Provided records START
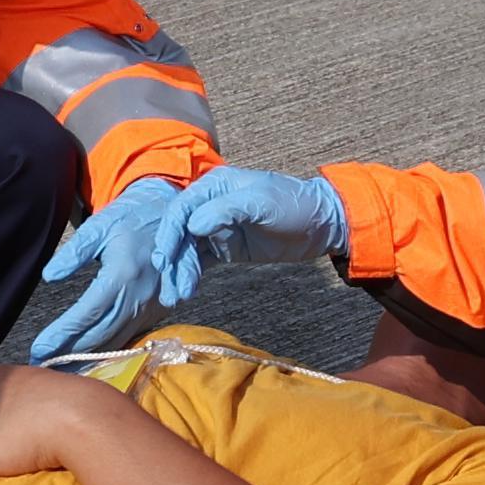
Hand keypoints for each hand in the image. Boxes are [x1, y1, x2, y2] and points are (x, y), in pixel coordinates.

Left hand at [25, 173, 188, 362]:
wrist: (172, 216)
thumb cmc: (130, 219)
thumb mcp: (98, 227)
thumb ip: (73, 252)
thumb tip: (49, 276)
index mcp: (122, 273)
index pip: (86, 313)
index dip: (62, 334)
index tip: (39, 349)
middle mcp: (138, 295)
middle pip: (100, 335)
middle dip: (69, 354)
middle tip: (43, 366)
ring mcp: (151, 306)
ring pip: (116, 341)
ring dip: (88, 359)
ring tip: (61, 371)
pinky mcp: (156, 312)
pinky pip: (130, 338)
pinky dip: (109, 352)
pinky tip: (90, 362)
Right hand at [158, 164, 346, 276]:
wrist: (321, 225)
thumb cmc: (294, 205)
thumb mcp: (262, 202)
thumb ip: (227, 210)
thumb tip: (192, 225)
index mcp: (213, 186)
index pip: (180, 209)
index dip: (169, 234)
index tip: (163, 259)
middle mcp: (208, 205)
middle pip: (179, 233)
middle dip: (172, 261)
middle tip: (169, 288)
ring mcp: (215, 228)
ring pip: (187, 251)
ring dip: (180, 273)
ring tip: (176, 297)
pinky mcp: (224, 248)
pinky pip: (200, 262)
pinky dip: (191, 276)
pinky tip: (186, 291)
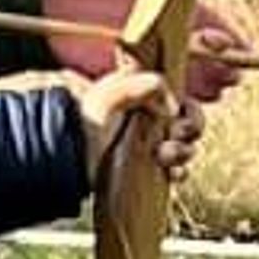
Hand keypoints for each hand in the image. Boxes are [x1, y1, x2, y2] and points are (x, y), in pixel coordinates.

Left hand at [37, 0, 249, 105]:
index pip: (197, 13)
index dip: (221, 30)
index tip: (240, 48)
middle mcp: (145, 23)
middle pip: (192, 47)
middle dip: (216, 63)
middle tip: (233, 76)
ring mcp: (126, 48)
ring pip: (172, 69)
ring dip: (196, 82)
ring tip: (216, 92)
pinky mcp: (104, 68)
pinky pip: (138, 85)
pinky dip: (159, 94)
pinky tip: (179, 102)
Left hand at [55, 68, 203, 182]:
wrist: (68, 155)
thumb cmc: (85, 120)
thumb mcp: (113, 93)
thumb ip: (144, 86)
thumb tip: (172, 107)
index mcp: (145, 97)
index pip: (182, 99)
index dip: (188, 108)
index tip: (179, 114)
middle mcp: (150, 121)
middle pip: (189, 124)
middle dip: (190, 129)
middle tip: (175, 134)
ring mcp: (149, 146)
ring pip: (184, 148)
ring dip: (183, 151)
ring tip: (164, 154)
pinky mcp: (145, 169)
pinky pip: (175, 171)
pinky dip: (178, 172)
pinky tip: (171, 173)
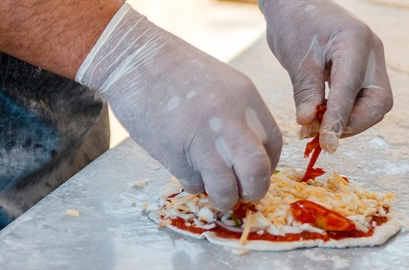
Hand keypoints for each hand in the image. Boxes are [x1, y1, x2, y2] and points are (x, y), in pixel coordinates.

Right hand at [77, 4, 281, 209]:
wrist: (135, 60)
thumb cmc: (178, 69)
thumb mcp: (222, 83)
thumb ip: (240, 115)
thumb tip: (246, 152)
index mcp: (245, 98)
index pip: (273, 145)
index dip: (268, 166)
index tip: (255, 173)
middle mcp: (228, 120)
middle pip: (257, 171)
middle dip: (255, 190)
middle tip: (244, 192)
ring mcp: (200, 139)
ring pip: (225, 188)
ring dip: (224, 198)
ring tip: (217, 192)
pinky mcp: (172, 153)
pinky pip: (193, 184)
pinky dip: (194, 184)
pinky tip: (187, 170)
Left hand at [258, 0, 392, 151]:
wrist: (296, 6)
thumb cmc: (294, 25)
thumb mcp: (296, 60)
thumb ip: (305, 92)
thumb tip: (308, 125)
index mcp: (356, 42)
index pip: (351, 89)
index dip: (339, 119)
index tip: (326, 142)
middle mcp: (371, 53)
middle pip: (378, 103)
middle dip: (351, 124)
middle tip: (321, 136)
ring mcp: (369, 62)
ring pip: (372, 105)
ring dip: (346, 122)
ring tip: (315, 129)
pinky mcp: (362, 70)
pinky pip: (360, 99)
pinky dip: (342, 114)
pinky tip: (320, 120)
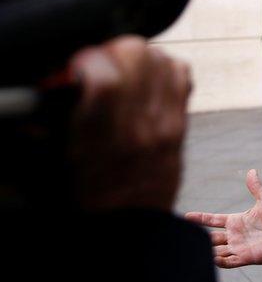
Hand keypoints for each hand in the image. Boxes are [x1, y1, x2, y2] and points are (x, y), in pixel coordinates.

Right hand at [68, 36, 190, 211]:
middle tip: (102, 67)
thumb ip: (58, 115)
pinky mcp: (180, 127)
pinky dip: (166, 70)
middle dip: (113, 51)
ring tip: (125, 74)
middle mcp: (138, 124)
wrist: (127, 230)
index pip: (102, 69)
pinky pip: (182, 77)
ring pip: (161, 58)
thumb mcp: (58, 156)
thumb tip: (60, 82)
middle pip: (137, 52)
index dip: (86, 60)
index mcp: (101, 133)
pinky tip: (149, 83)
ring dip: (140, 58)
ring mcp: (164, 124)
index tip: (78, 70)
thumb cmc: (86, 196)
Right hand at [185, 169, 261, 267]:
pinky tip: (212, 259)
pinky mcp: (245, 257)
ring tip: (195, 251)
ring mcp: (238, 247)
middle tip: (185, 238)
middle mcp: (234, 235)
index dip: (200, 218)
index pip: (213, 220)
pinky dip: (219, 261)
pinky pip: (228, 262)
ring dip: (207, 251)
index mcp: (235, 221)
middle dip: (199, 239)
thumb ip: (256, 187)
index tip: (186, 216)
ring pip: (216, 251)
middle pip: (211, 238)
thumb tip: (251, 171)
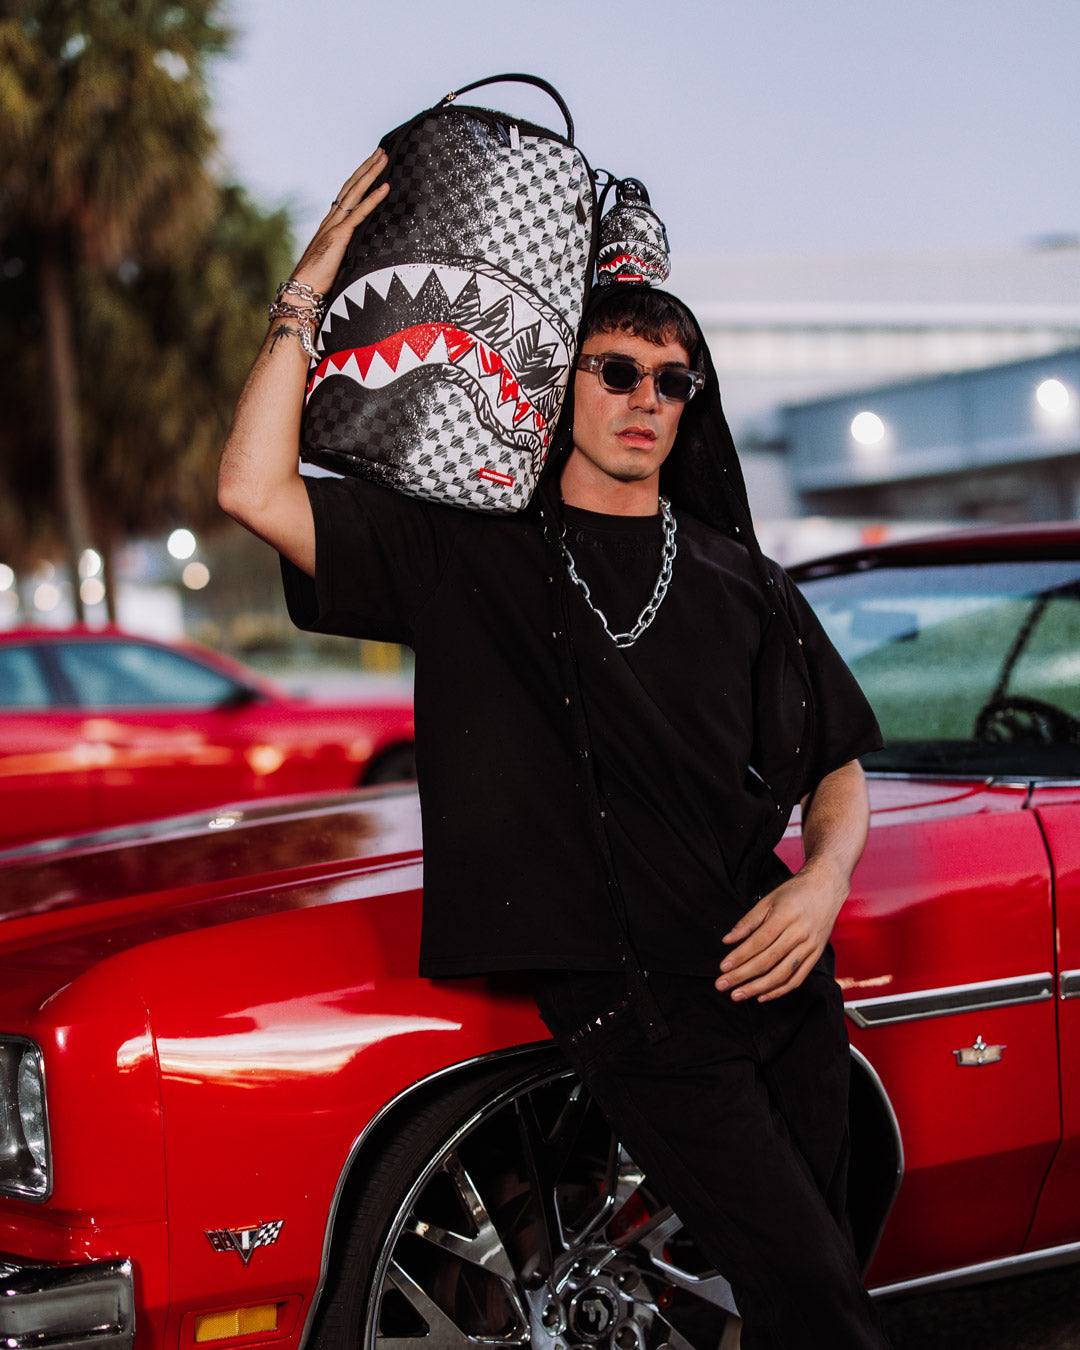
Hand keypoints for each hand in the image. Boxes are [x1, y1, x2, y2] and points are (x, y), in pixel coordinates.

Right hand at [291, 149, 388, 295]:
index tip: (371, 165)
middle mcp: (331, 221)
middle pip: (351, 187)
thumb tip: (359, 257)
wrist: (302, 291)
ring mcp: (334, 226)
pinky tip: (385, 188)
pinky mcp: (339, 237)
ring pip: (355, 193)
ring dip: (370, 174)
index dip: (359, 179)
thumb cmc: (318, 283)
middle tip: (381, 152)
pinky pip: (359, 214)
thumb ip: (346, 254)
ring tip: (383, 158)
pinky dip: (373, 199)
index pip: (346, 196)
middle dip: (366, 168)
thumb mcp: (335, 263)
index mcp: (330, 225)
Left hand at [714, 859, 847, 1001]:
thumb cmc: (795, 892)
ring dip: (758, 988)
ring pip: (782, 974)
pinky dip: (780, 990)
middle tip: (722, 985)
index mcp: (785, 916)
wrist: (826, 888)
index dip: (739, 957)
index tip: (723, 968)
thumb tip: (727, 941)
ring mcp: (810, 946)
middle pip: (767, 961)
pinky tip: (762, 995)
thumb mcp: (768, 900)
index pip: (758, 942)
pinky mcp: (816, 955)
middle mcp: (799, 933)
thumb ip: (748, 922)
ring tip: (738, 994)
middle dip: (743, 976)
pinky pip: (798, 978)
Provided records END
### What you need to do
Only one part of the material above is wanted: the lines from the one with "pinky dip: (109, 352)" up to and including the one with "index pip: (351, 89)". Please copy them exactly, pictures left out.

### Response to this task
pinky dip: (109, 352)
pinky tip: (90, 362)
Right hand at [158, 164, 346, 276]:
wrist: (321, 225)
thumb cmc: (294, 205)
thumb mcp: (262, 202)
thumb ip: (227, 210)
thumb tip: (192, 225)
index mcp: (213, 186)
index pip: (180, 209)
index dip: (169, 234)
index tip: (163, 259)
middle mcp: (208, 205)
middle pip: (179, 233)
middle dip: (172, 261)
middle tip: (169, 288)
ring mcp: (215, 228)
ring pip: (187, 251)
ring dip: (180, 273)
ring tip: (176, 297)
pinky mcp: (224, 248)
pinky pip: (200, 262)
pinky dip: (191, 276)
pinky tip: (186, 291)
Hand keypoints for each hand in the image. Boxes are [x1, y1, x2, y2] and points are (x, y), in pixel coordinates.

Left hand at [37, 0, 249, 105]:
index pip: (197, 13)
index dip: (221, 30)
index tip: (240, 48)
middle mcp: (145, 23)
middle pip: (192, 47)
middle dip: (216, 63)
middle tip: (233, 76)
ring mcp: (126, 48)
ring pip: (172, 69)
ring dip: (196, 82)
ring tip: (216, 92)
pinky mcp: (104, 68)
pinky pip: (138, 85)
pinky dip: (159, 94)
pinky tip: (179, 102)
Left hand at [55, 68, 203, 182]:
wrist: (68, 155)
thumb cmc: (85, 120)
thumb mcp: (113, 93)
thumb ip: (144, 86)
thumb tip: (172, 107)
index mcp: (145, 97)
index pip: (182, 99)
index dip: (188, 108)
index tip: (179, 114)
middle mcp: (150, 121)
middle pip: (189, 124)
middle dip: (190, 129)
middle tip: (175, 134)
ring mcp: (149, 146)
ring pip: (184, 148)
ring dip: (183, 151)
ring tip: (164, 154)
pinky mcp: (145, 169)
pinky pip: (175, 171)
pinky dip: (178, 172)
pinky tip: (171, 173)
Hand keypoints for each hand in the image. Boxes are [x1, y1, x2, y2] and points are (x, y), in pixel coordinates.

Right hand at [77, 4, 281, 209]:
wrist: (135, 60)
thumb cmc: (178, 69)
thumb mcp: (222, 83)
thumb ip: (240, 115)
thumb tip: (246, 152)
index mcp: (245, 98)
index pip: (273, 145)
index dip: (268, 166)
index tip: (255, 173)
middle mcp: (228, 120)
middle pip: (257, 171)
middle dip: (255, 190)
middle tip: (244, 192)
ring mcp: (200, 139)
ring pip: (225, 188)
ring dip: (224, 198)
ring tip: (217, 192)
pinky mcp: (172, 153)
pinky pip: (193, 184)
pinky dip: (194, 184)
pinky tip: (187, 170)
Left hand at [258, 0, 392, 151]:
wrist: (296, 6)
thumb cmc: (294, 25)
thumb mcp: (296, 60)
thumb ip: (305, 92)
thumb tip: (308, 125)
index mcp: (356, 42)
index pip: (351, 89)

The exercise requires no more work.